#### TASK
All entries are to be copied exactly, with pictures removed.

──────────────────────────────

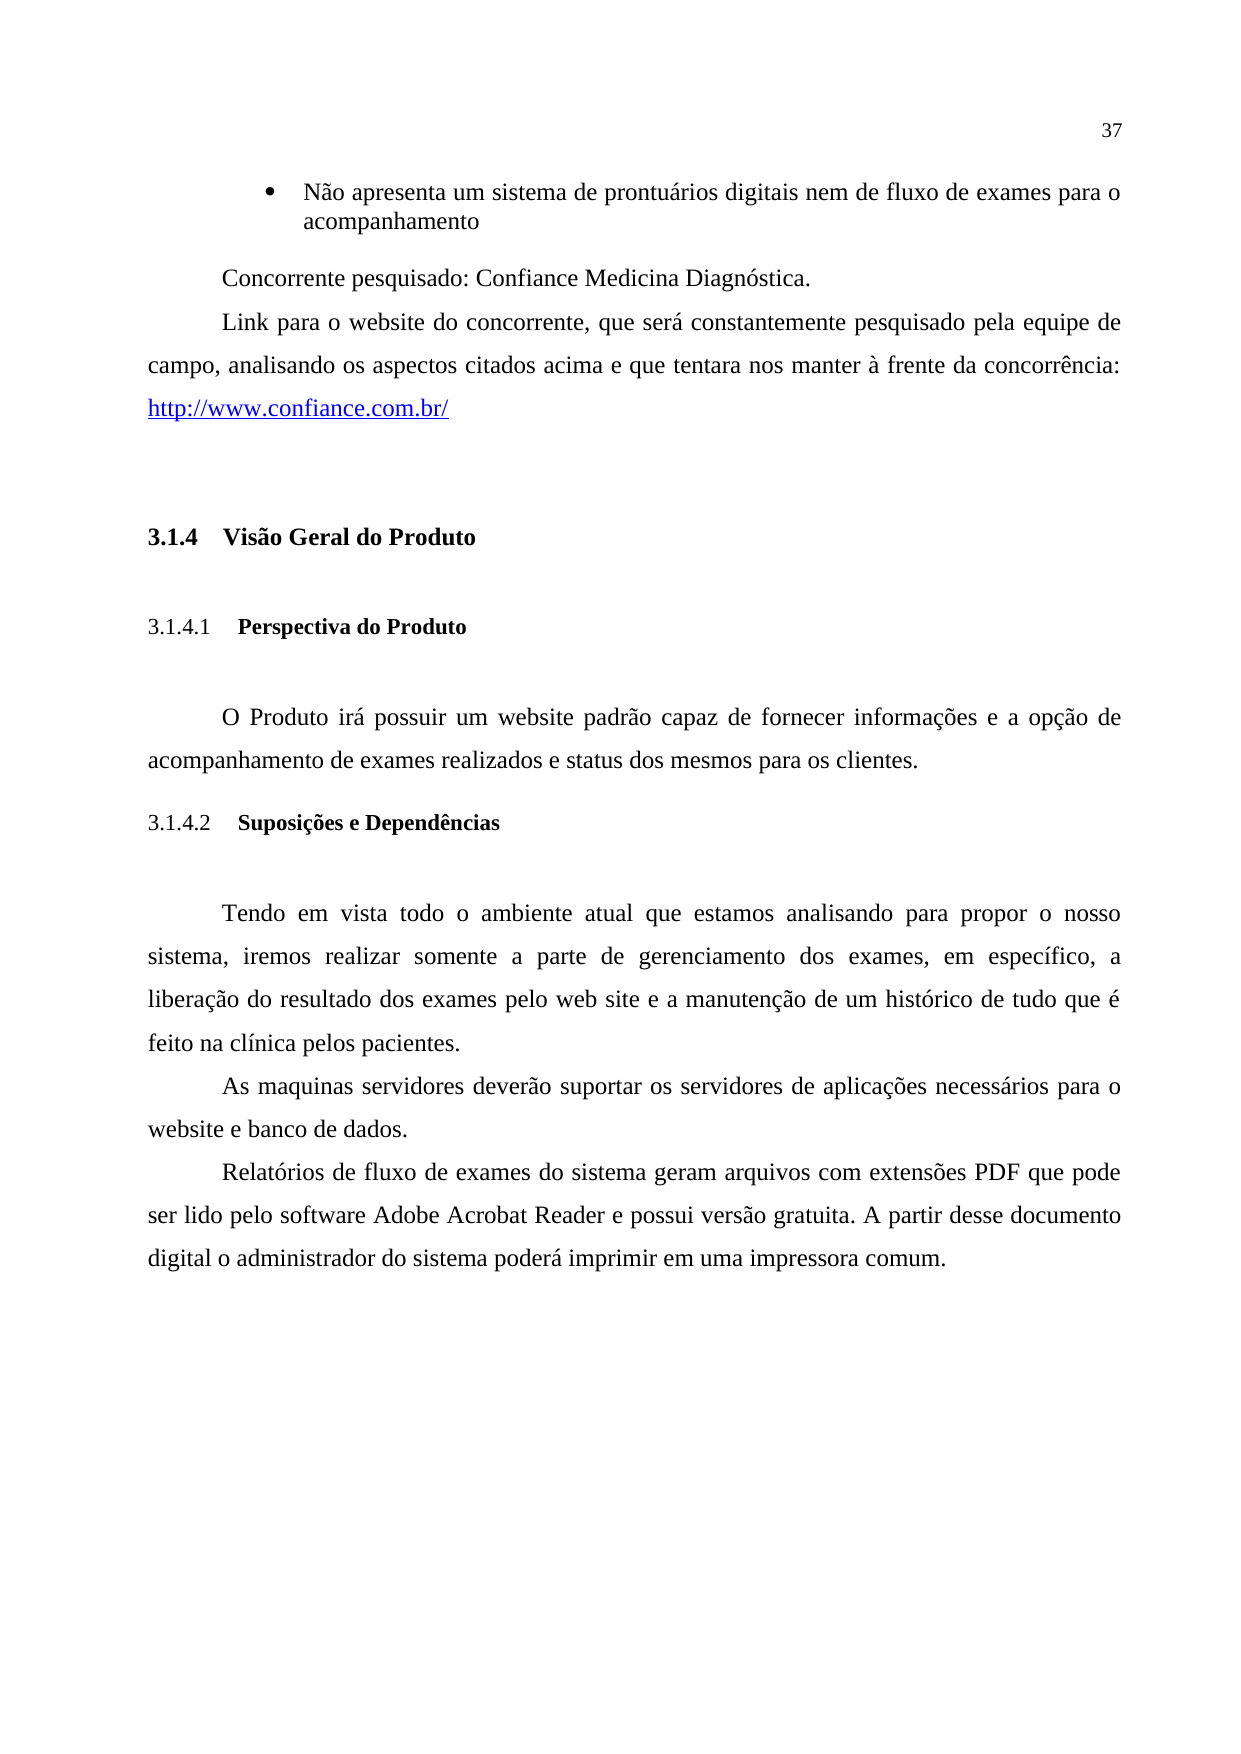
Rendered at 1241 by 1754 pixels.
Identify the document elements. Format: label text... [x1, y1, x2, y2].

text Concorrente pesquisado: Confiance Medicina Diagnóstica. [148, 263, 1122, 292]
text As maquinas servidores deverão suportar os servidores de aplicações necessários para o website e banco de dados. [148, 1071, 1122, 1143]
text Relatórios de fluxo de exames do sistema geram arquivos com extensões PDF que pode ser lido pelo software Adobe Acrobat Reader e possui versão gratuita. A partir desse documento digital o administrador do sistema poderá imprimir em uma impressora comum. [148, 1157, 1122, 1272]
subtitle Perspectiva do Produto [148, 613, 1122, 640]
subtitle Visão Geral do Produto [148, 522, 1122, 551]
list Não apresenta um sistema de prontuários digitais nem de fluxo de exames para o acompanhamento [266, 177, 1122, 235]
text O Produto irá possuir um website padrão capaz de fornecer informações e a opção de acompanhamento de exames realizados e status dos mesmos para os clientes. [148, 702, 1122, 774]
text Link para o website do concorrente, que será constantemente pesquisado pela equipe de campo, analisando os aspectos citados acima e que tentara nos manter à frente da concorrência: http://www.confiance.com.br/ [148, 307, 1122, 422]
subtitle Suposições e Dependências [148, 809, 1122, 836]
text Tendo em vista todo o ambiente atual que estamos analisando para propor o nosso sistema, iremos realizar somente a parte de gerenciamento dos exames, em específico, a liberação do resultado dos exames pelo web site e a manutenção de um histórico de tudo que é feito na clínica pelos pacientes. [148, 898, 1122, 1056]
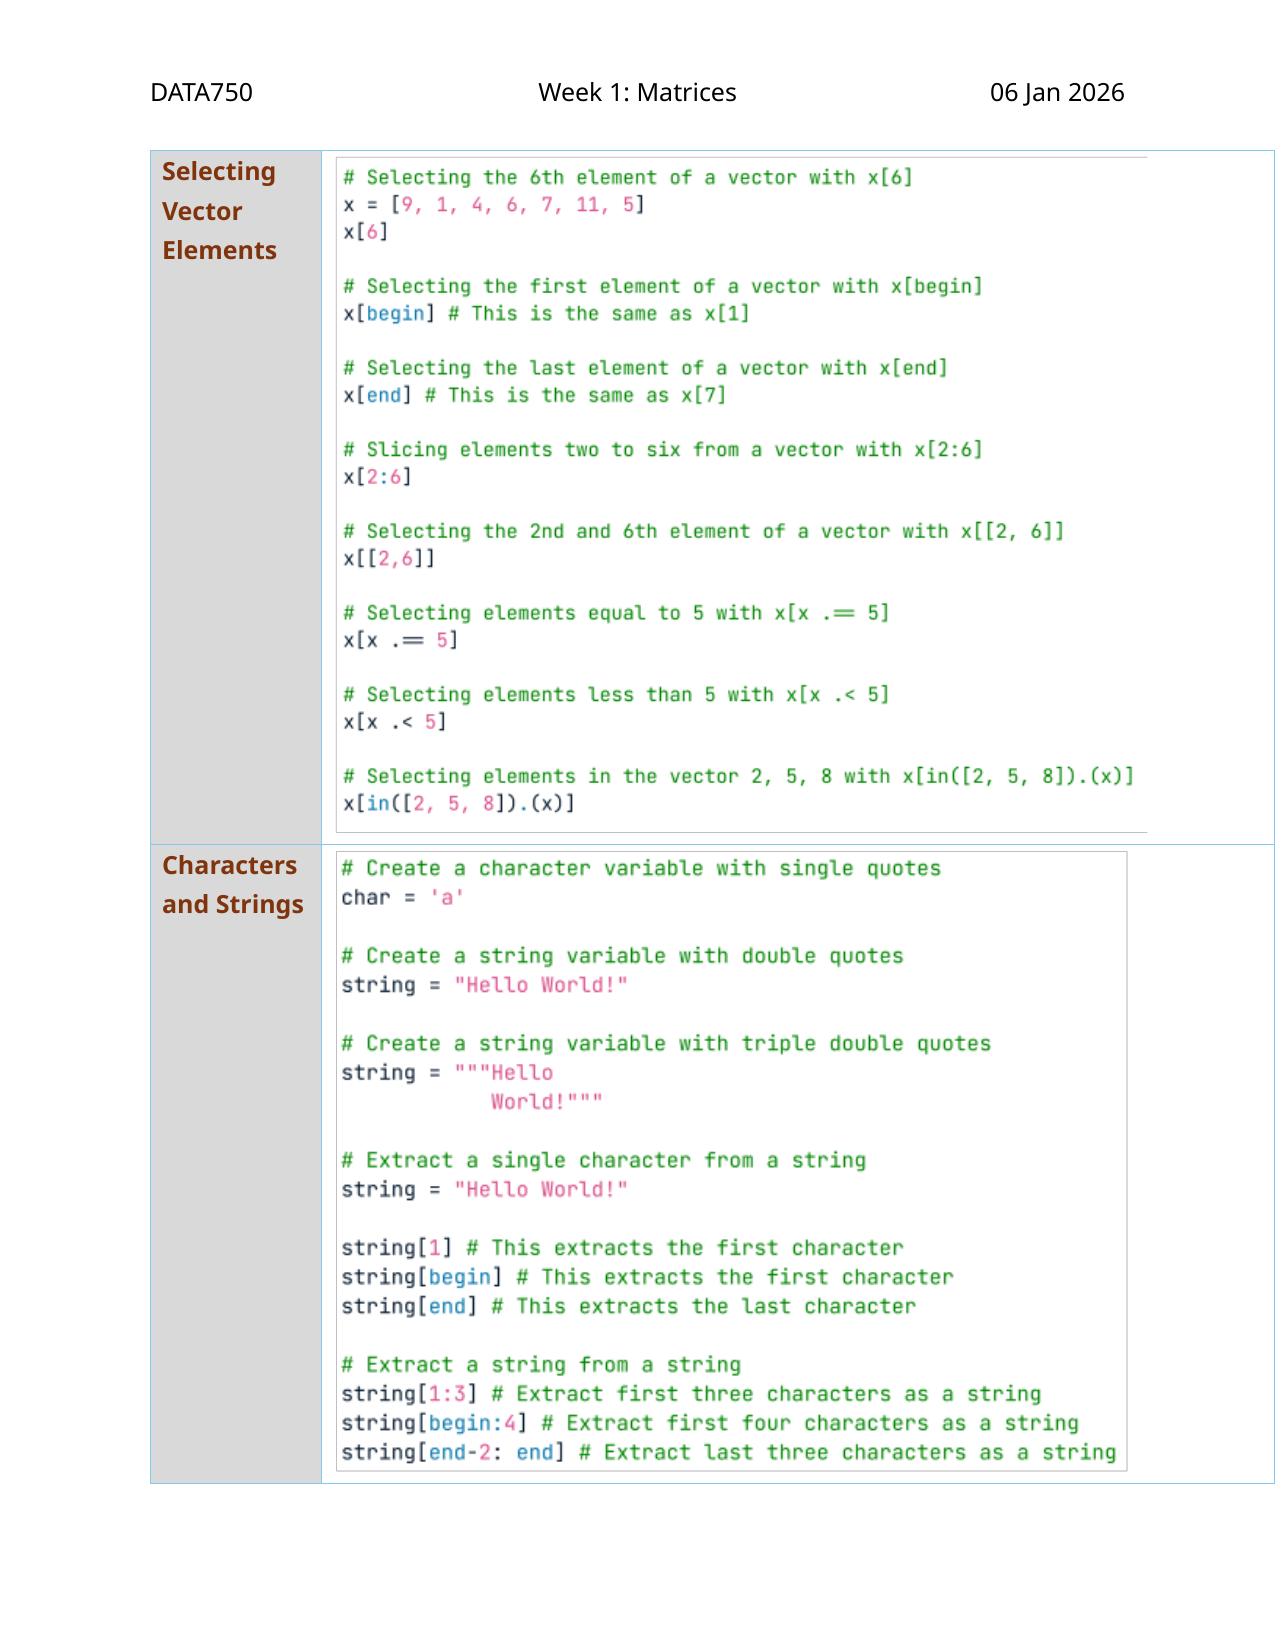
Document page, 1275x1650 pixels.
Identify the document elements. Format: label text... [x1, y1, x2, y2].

table_cell Selecting Vector Elements [151, 151, 321, 844]
table_cell Characters and Strings [151, 845, 321, 1483]
table_cell [322, 151, 1274, 844]
table_cell [322, 845, 1274, 1483]
picture [332, 154, 1148, 837]
picture [332, 847, 1132, 1476]
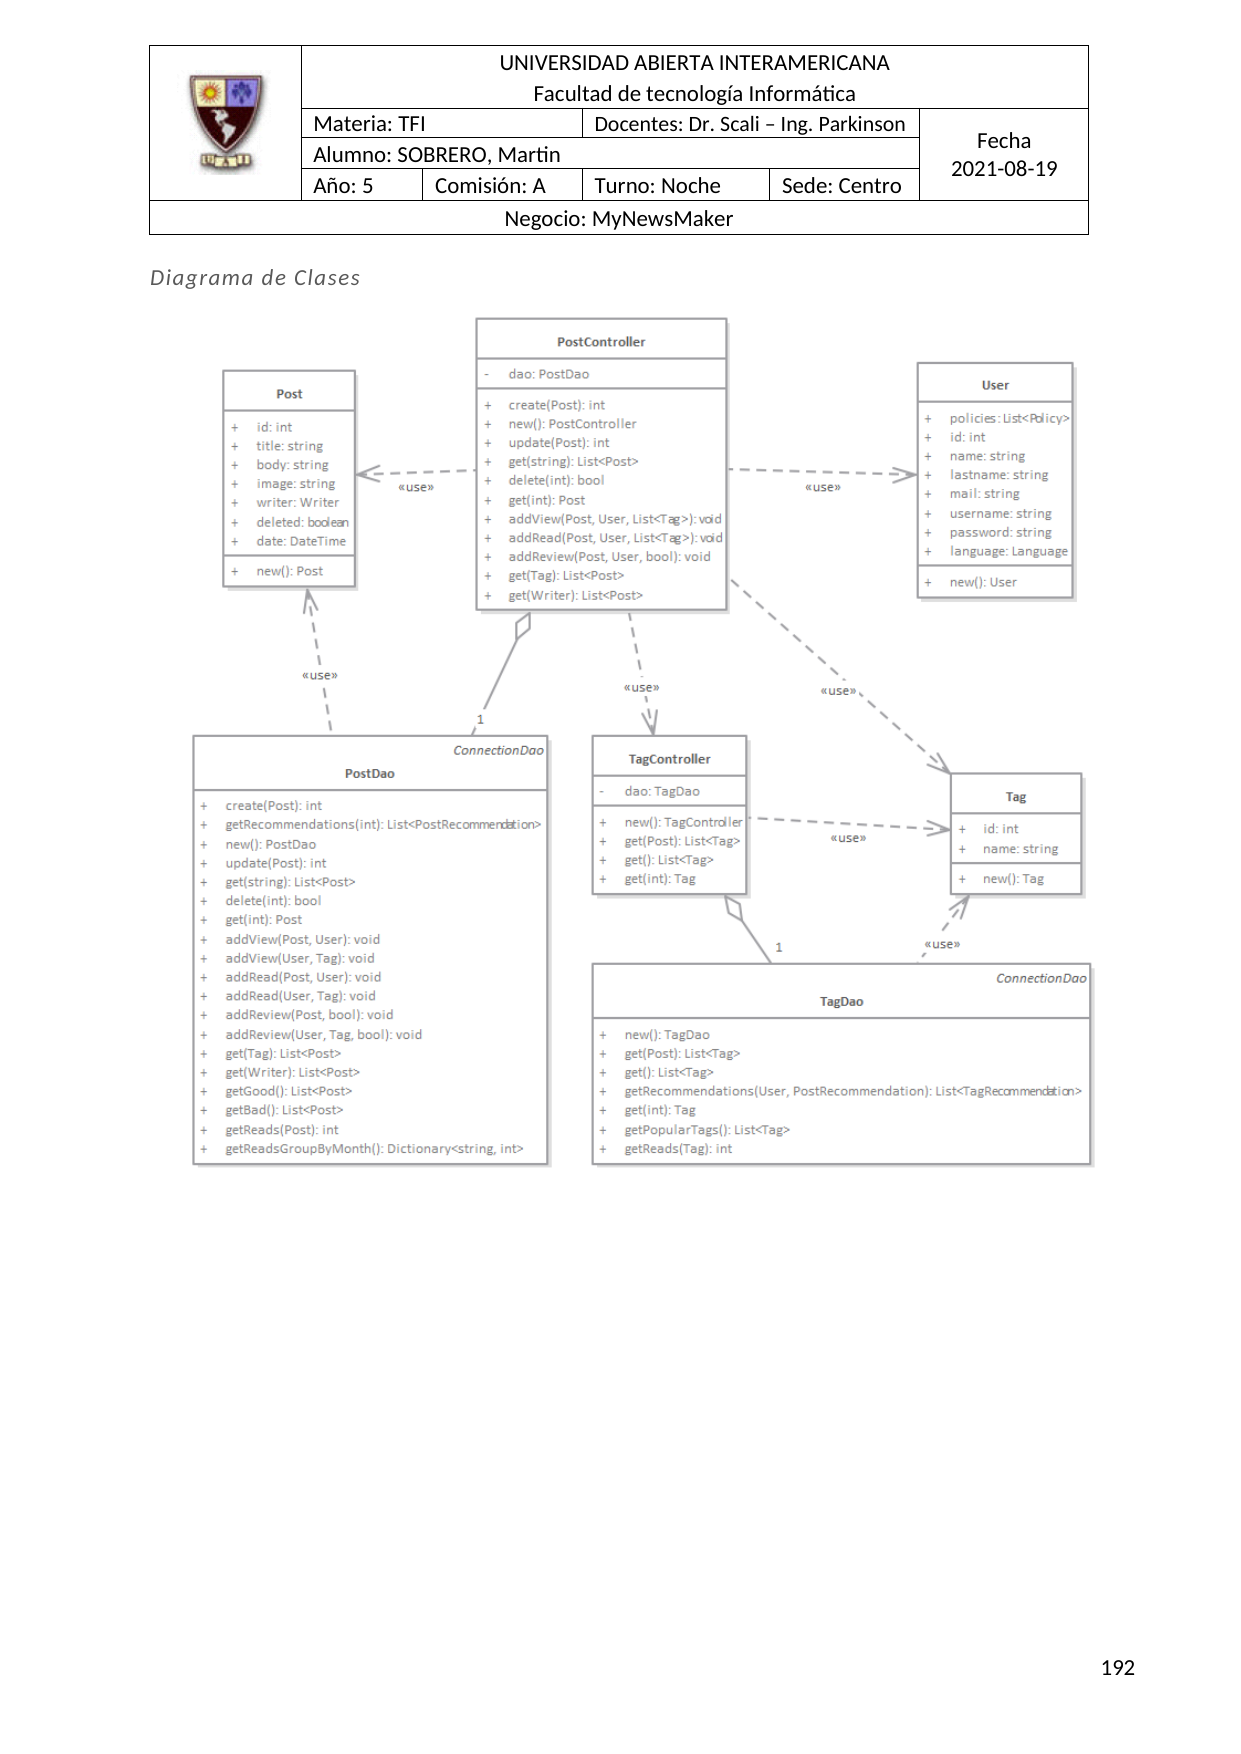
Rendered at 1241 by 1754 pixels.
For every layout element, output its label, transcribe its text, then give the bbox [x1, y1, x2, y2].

picture [188, 311, 1098, 1173]
subtitle Diagrama de Clases [150, 263, 1135, 291]
picture [175, 67, 276, 180]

──────────────────────────────

#### EXERCISE ANSWER
Rendered at 1241 by 1754 pixels.
Identify the document elements. Format: label text... [x1, y1, x2, y2].

text Concorrente pesquisado: Confiance Medicina Diagnóstica. [148, 263, 1122, 292]
text As maquinas servidores deverão suportar os servidores de aplicações necessários para o website e banco de dados. [148, 1071, 1122, 1143]
text Relatórios de fluxo de exames do sistema geram arquivos com extensões PDF que pode ser lido pelo software Adobe Acrobat Reader e possui versão gratuita. A partir desse documento digital o administrador do sistema poderá imprimir em uma impressora comum. [148, 1157, 1122, 1272]
subtitle Perspectiva do Produto [148, 613, 1122, 640]
subtitle Visão Geral do Produto [148, 522, 1122, 551]
list Não apresenta um sistema de prontuários digitais nem de fluxo de exames para o acompanhamento [266, 177, 1122, 235]
text O Produto irá possuir um website padrão capaz de fornecer informações e a opção de acompanhamento de exames realizados e status dos mesmos para os clientes. [148, 702, 1122, 774]
text Link para o website do concorrente, que será constantemente pesquisado pela equipe de campo, analisando os aspectos citados acima e que tentara nos manter à frente da concorrência: http://www.confiance.com.br/ [148, 307, 1122, 422]
subtitle Suposições e Dependências [148, 809, 1122, 836]
text Tendo em vista todo o ambiente atual que estamos analisando para propor o nosso sistema, iremos realizar somente a parte de gerenciamento dos exames, em específico, a liberação do resultado dos exames pelo web site e a manutenção de um histórico de tudo que é feito na clínica pelos pacientes. [148, 898, 1122, 1056]
Document page, 1275x1650 pixels.
Identify the document elements. Format: label text... [x1, y1, x2, y2].

table_cell Selecting Vector Elements [151, 151, 321, 844]
table_cell Characters and Strings [151, 845, 321, 1483]
table_cell [322, 151, 1274, 844]
table_cell [322, 845, 1274, 1483]
picture [332, 154, 1148, 837]
picture [332, 847, 1132, 1476]
Rendered at 1241 by 1754 pixels.
For every layout element, output its label, transcribe its text, then give the bbox [x1, y1, x2, y2].

picture [188, 311, 1098, 1173]
subtitle Diagrama de Clases [150, 263, 1135, 291]
picture [175, 67, 276, 180]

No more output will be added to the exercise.